Greebel started out preparing the lentils & rice portion of the menu. In a sauté pan, she combined brown lentils with frozen spinach — high in nutrients due to being frozen at peek freshness, she noted — as well as red curry paste, tomato paste and coconut milk.

“This dish can stand on its own as a meal, because with the rice and lentils you’re getting both a grain and a protein. The lentils are an amazing vegetarian source of protein, and they’re very shelf-stable,” Greebel said. “And it’s a very inexpensive meal — great for a college student on a budget.”

From there, she prepared the tandoori chicken legs, which were marinated in a sauce consisting of Greek yogurt, lime juice, fresh ginger, garlic and several spices prevalent in Indian cooking — turmeric, cayenne pepper and garam masala, which is actually a combination of several ground spices, among them coriander, cumin and cardamom.

Mindful of the non-carnivores who might be on hand, Greebel also did a vegetarian version of the dish, substituting tofu in place of the chicken.

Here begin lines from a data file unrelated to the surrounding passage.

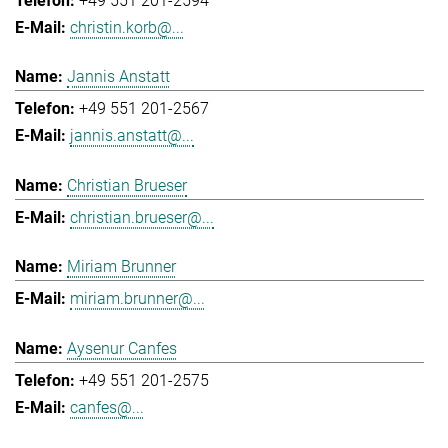
+49 551 201-2594
christin.korb@...
Jannis Anstatt
+49 551 201-2567
jannis.anstatt@...
Christian Brueser
christian.brueser@...
Miriam Brunner
miriam.brunner@...
Aysenur Canfes
+49 551 201-2575
canfes@...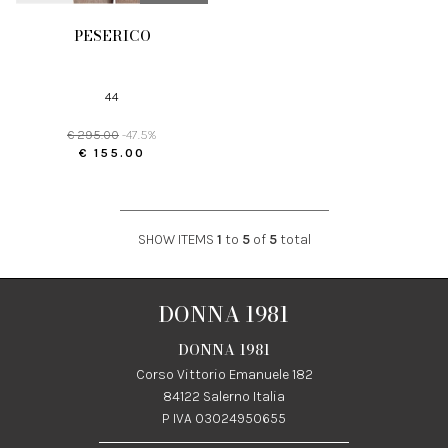
PESERICO
44
€ 295.00
-47.5%
€ 155.00
SHOW ITEMS
1
to
5
of
5
total
DONNA 1981
DONNA 1981
Corso Vittorio Emanuele 182
84122 Salerno Italia
P IVA 03024950655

As a way to replicate the tandoori oven experience, Greebel baked the chicken and tofu on a wire rack placed on a foil-lined baking sheet. For the dish’s final couple minutes in the oven, she turned on the broiler “to give it a nice char.”

To finish off the meal, Greebel prepared the raita, a yogurt-cucumber sauce similar to a Greek tzatziki. It also included cilantro, scallions, coriander and cumin.

“In India, hot dishes are often paired with cold dishes like this,” Greebel said. “And the yogurt is believed to be good for digestion. It’s filled with probiotics.”

As the demonstration came to a close, Greebel presented the very enticing completed meal to attendees.

“I think Zoom needs a function for smell, because it smells amazing,” she said.